As some of you may already know, the vast majority of 911 public-safety answering points (PSAPs) are still using analog or TDM technologies. While some jurisdictions have implemented the IP-based architecture defined by the National Emergency Number Association (NENA), which is the governing body for 911 standards, adoption has been slow.
The challenge is the migration of computer-aided dispatch (CAD) and geo-location solutions from old voice switches to new voice switches. First, this is difficult to do without interrupting services, and second, voice is not the only media that is important. Add short message service, video, and file transfer to the mix, and you can see why adoption of any one-for-one VoIP replacement solutions has been slow.
PSAPs have lived with features defined by service providers for so long that most are not aware that alternatives are available. Culturally, telecom professionals have the same problem. Getting "outside the box" is difficult when carriers and the government are writing the rules. Towson has ignored the box. That is the power of WebRTC. If you don't like what the telco offers, then create your own features.
While 911 upgrades are mired in indecision, budget deficiencies, and political squabbles, SaferMobility has flipped the switch on emergency communications services. The architecture allows for implementation in parallel with existing 911/CAD solutions, but it does not replace them -- at least, not for now. These solutions offer a clean slate.
Coincidentally, NENA and its European counterparts have defined architecture for NG911. It includes signaling and media services that are logically separated in a peer-to-peer architecture in support of SIP communications and integration of multiple sources of contextual data. Their efforts are interesting in that the codecs for any communications media supported by SIP are supported by WebRTC, too.
Further, broad swaths of SIP signaling content can be reused in WebRTC. So for recording and encryption, it is no surprise that SaferMobility is using Dialogic media services that comply with the NENA's NG911 architecture. In other words, adoption of solutions like SaferMobility for alternative 911 services provide PSAPs with a migration strategy to complete NG911 implementation.
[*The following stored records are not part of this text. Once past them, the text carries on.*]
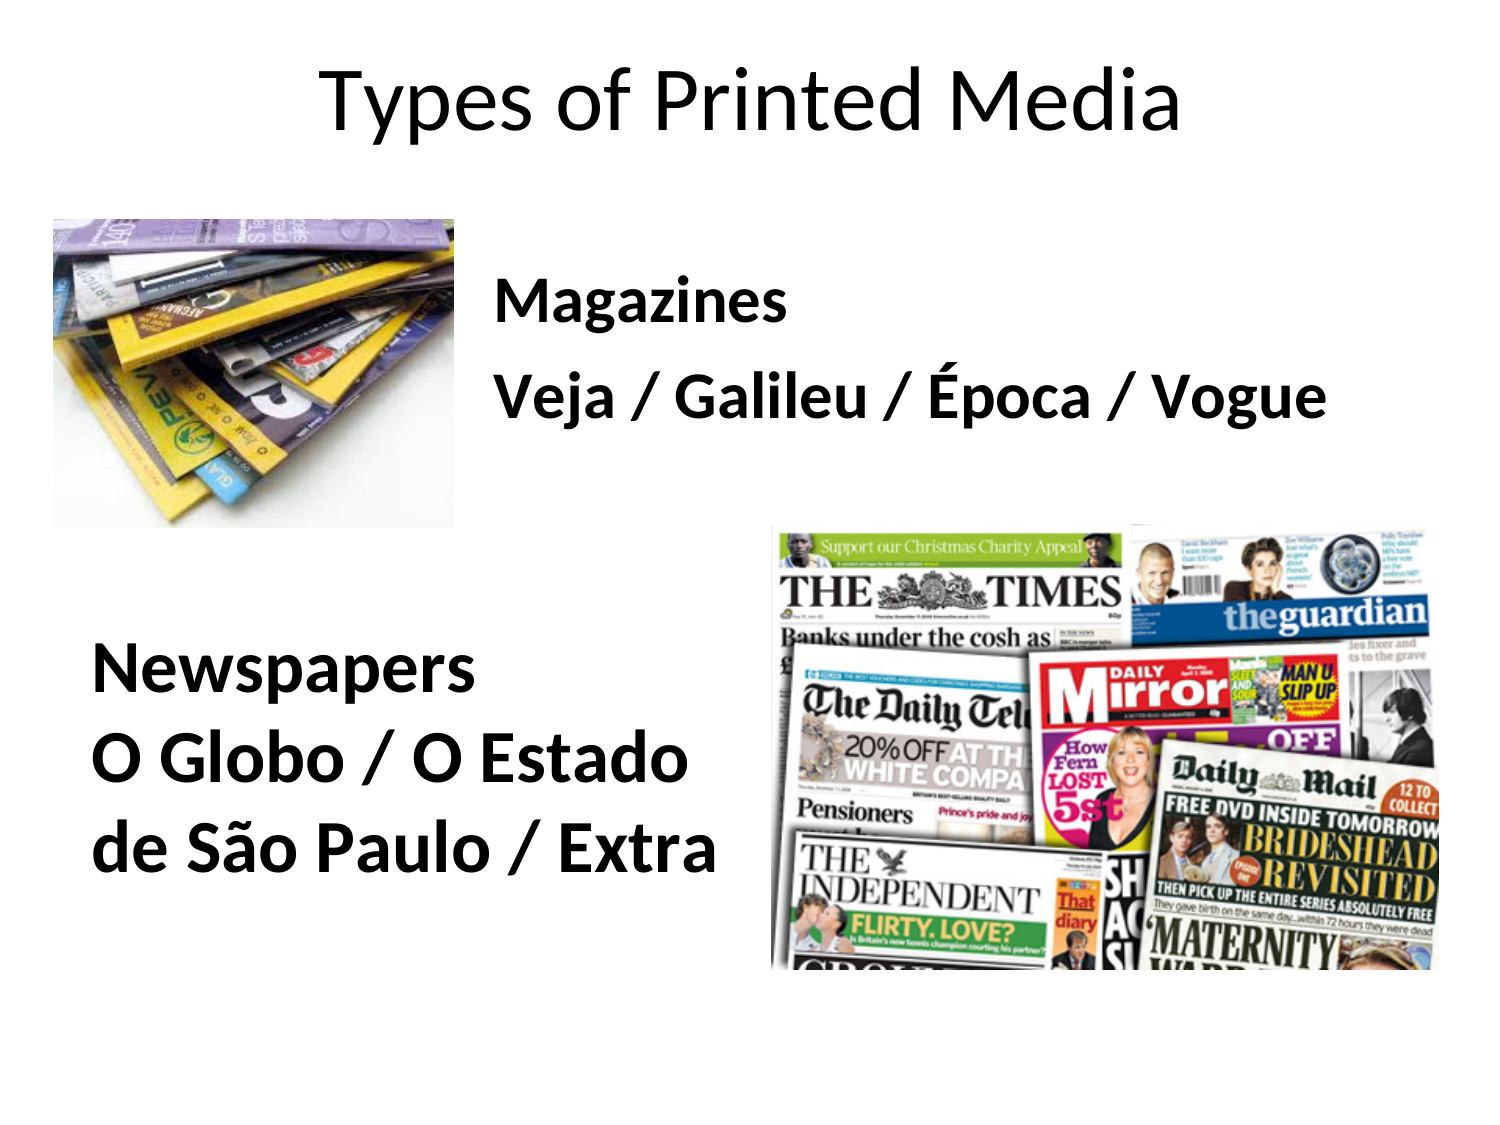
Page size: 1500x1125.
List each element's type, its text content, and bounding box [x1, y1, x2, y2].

picture [53, 219, 454, 528]
picture [771, 524, 1439, 970]
text_box Magazines Veja / Galileu / Época / Vogue [478, 248, 1500, 528]
text_box Types of Printed Media [76, 0, 1427, 188]
text_box Newspapers O Globo / O Estado de São Paulo / Extra [76, 609, 739, 986]
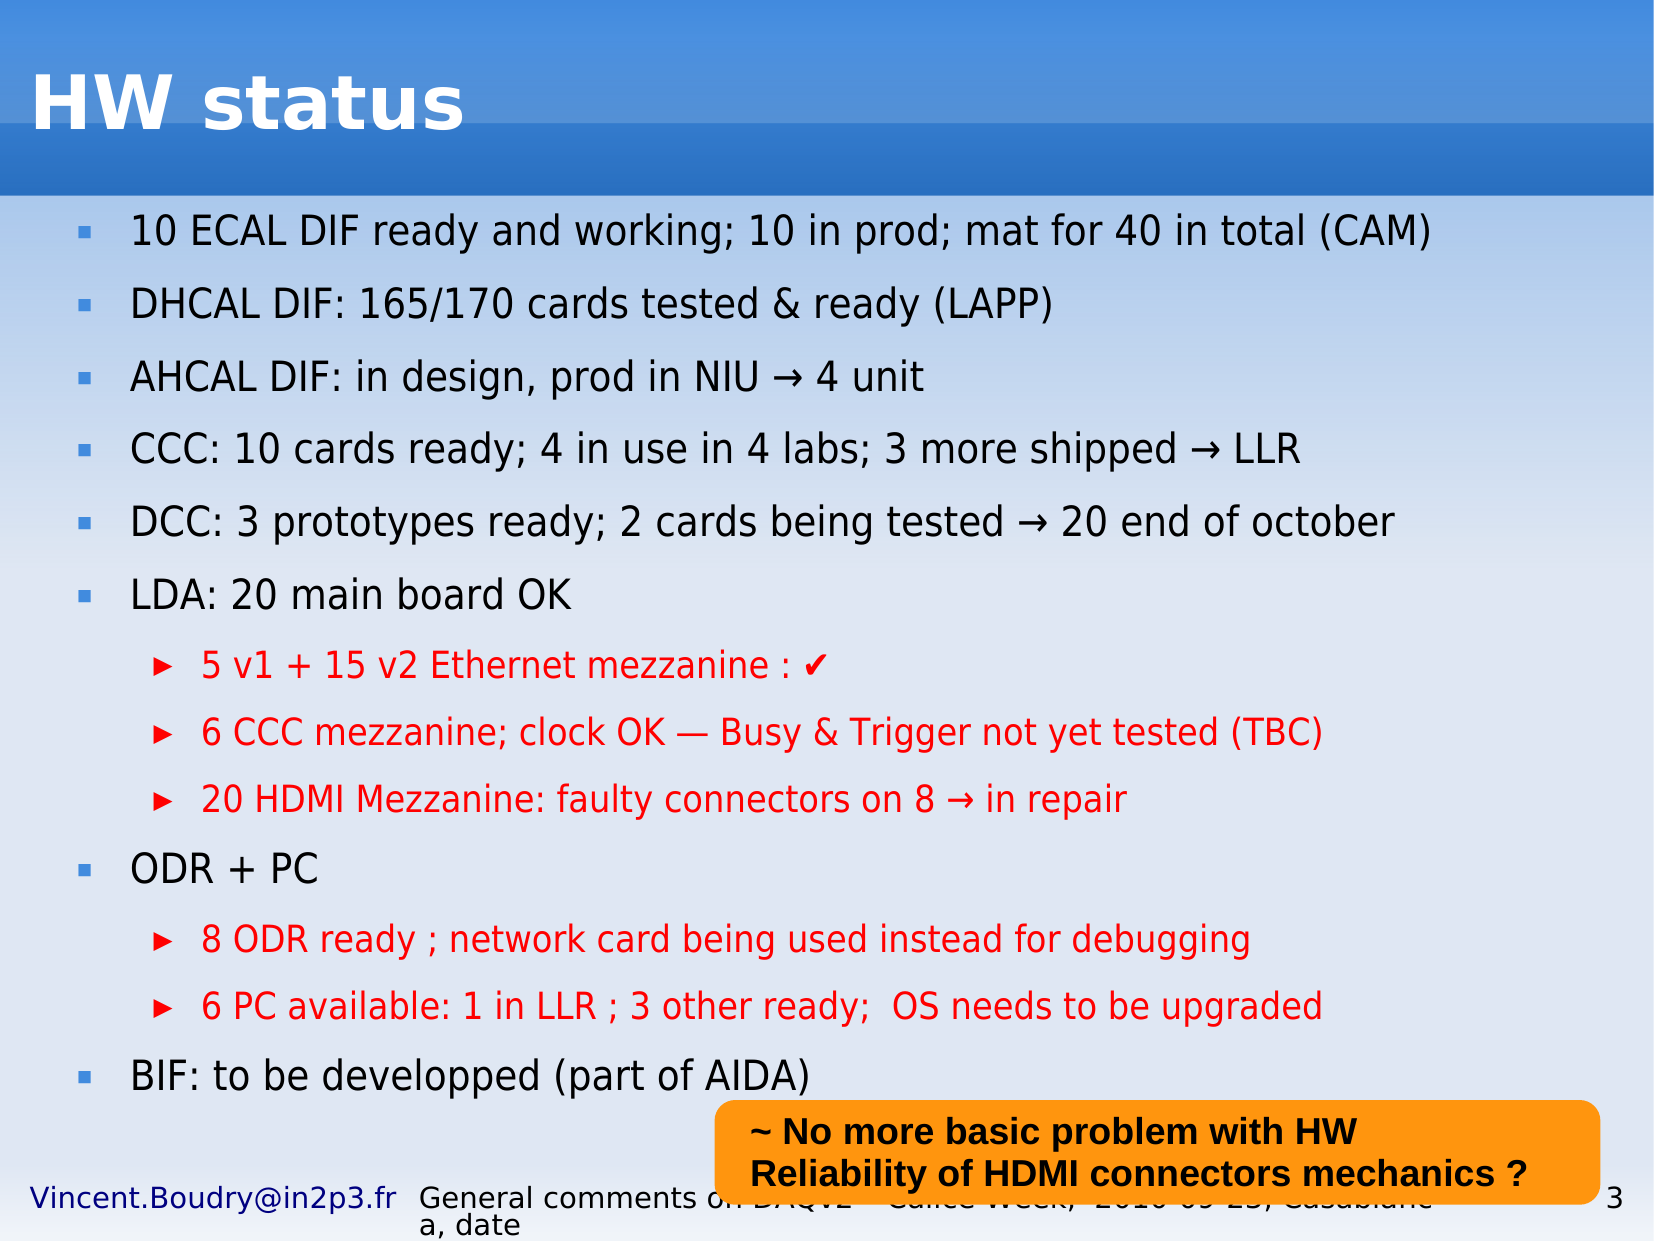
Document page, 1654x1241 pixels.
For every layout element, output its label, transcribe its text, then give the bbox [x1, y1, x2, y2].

picture [0, 0, 1654, 1241]
picture [710, 1194, 717, 1206]
list 10 ECAL DIF ready and working; 10 in prod; mat for 40 in total (CAM) DHCAL DIF: 165/170 cards tested & ready (LAPP) AHCAL DIF: in design, prod in NIU → 4 unit CCC: 10 cards ready; 4 in use in 4 labs; 3 more shipped → LLR DCC: 3 prototypes ready; 2 cards being tested → 20 end of october LDA: 20 main board OK 5 v1 + 15 v2 Ethernet mezzanine : ✔ 6 CCC mezzanine; clock OK — Busy & Trigger not yet tested (TBC) 20 HDMI Mezzanine: faulty connectors on 8 → in repair ODR + PC 8 ODR ready ; network card being used instead for debugging 6 PC available: 1 in LLR ; 3 other ready; OS needs to be upgraded BIF: to be developped (part of AIDA) [59, 206, 1595, 1108]
text_box ~ No more basic problem with HW Reliability of HDMI connectors mechanics ? [714, 1100, 1601, 1205]
title HW status [29, 0, 1654, 207]
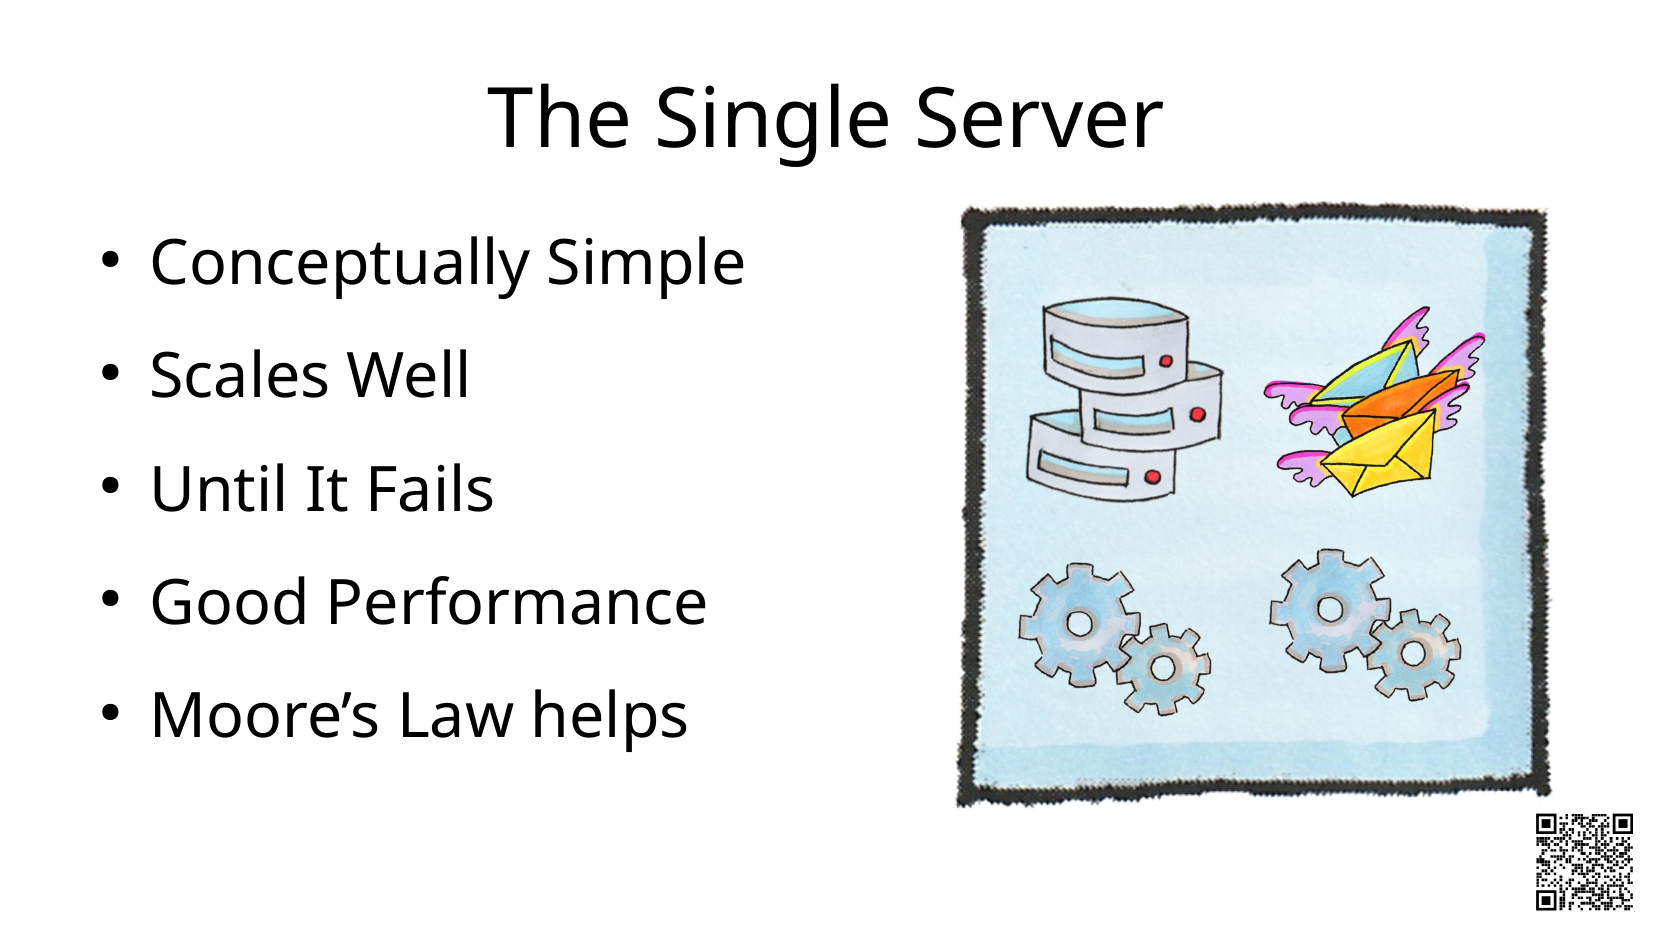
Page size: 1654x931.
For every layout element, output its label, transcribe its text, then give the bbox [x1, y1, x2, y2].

title The Single Server [82, 37, 1571, 193]
picture [915, 118, 1635, 912]
list Conceptually Simple Scales Well Until It Fails Good Performance Moore’s Law helps [82, 217, 809, 758]
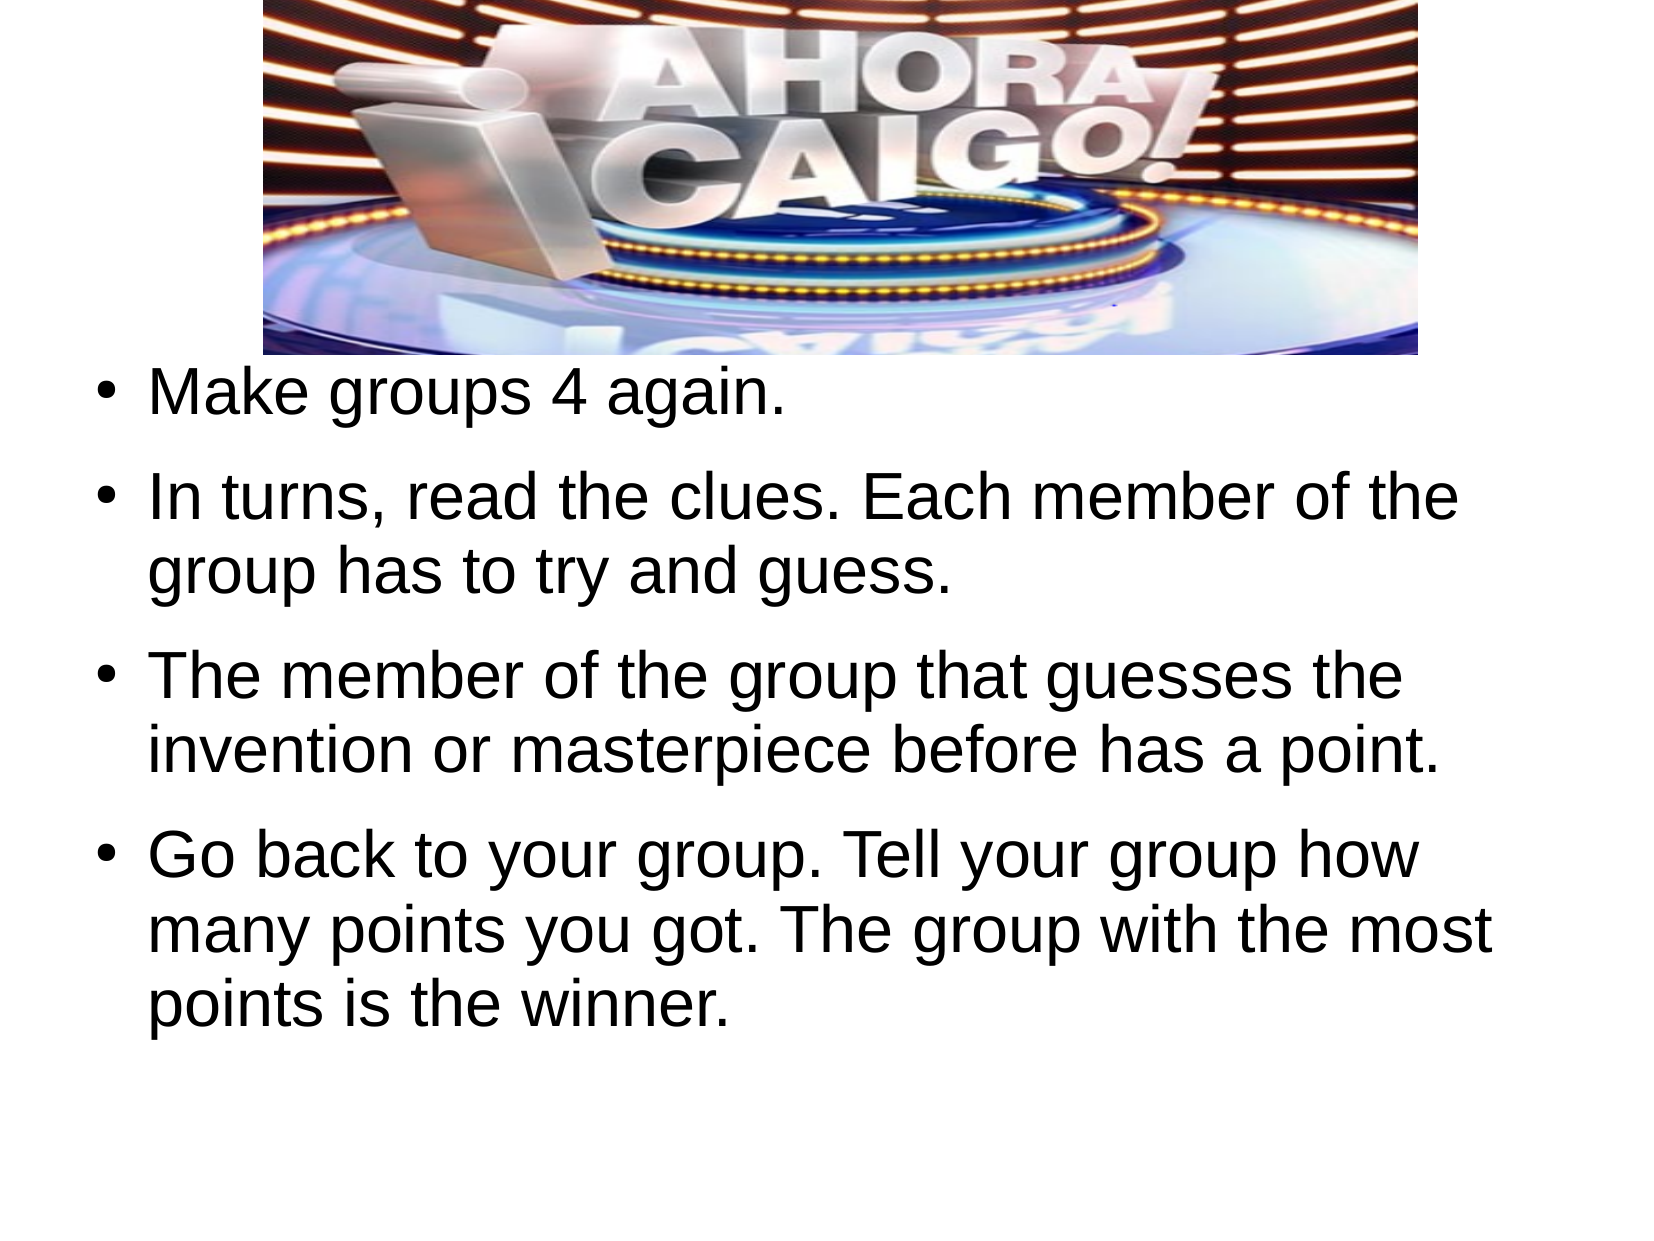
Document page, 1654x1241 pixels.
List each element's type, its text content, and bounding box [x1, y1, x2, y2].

In addition to the NG911 media and signaling services, SaferMobility's solution has two components: a mobile app and a dispatcher interface. The mobile app runs on the Android and Apple iOS operating systems, and the dispatcher interface runs within a Chrome browser. The mobile app supports two methods of engaging emergency services. One is a replication of the existing 911 services, although with different data and architecture. The second is a very different use case for triggering the engagement of emergency resources.
One unique "mobile escort" feature allows a user to start up the mobile app on a smartphone and press his or her thumb to the screen until arriving at a safe location. If the user removes his or her thumb from the screen for more than five seconds (minimum and configurable), then the smartphone location data, video, and audio begin streaming to the PSAP interface while sounding an audible alarm on the smartphone. This content is stored in a secure repository as evidence and integration with CAD systems is available. This is not your father's 911.
Steve Peck, board of visitors member at Towson and SVP at SAP, shared this thought: "Student safety is paramount to any university. This is the type of innovative solution that can be implemented and adopted quickly at a relatively low cost and make a significant impact to the overall safety plan."
The brilliance of the Towson implementation is that it does not break anything while offering a unique and functional alternative to dialing 911. The industry has recognized this with awards from the National Organization of Black Law Executives and the Cellular Telephone Industry Association WebRTC adoption is happening in places where complexity trumps the ability for government or telcos to respond. Add this to the long list of WebRTC solutions that Amazon, Comcast, Vonage, and Yahoo already have brought to market.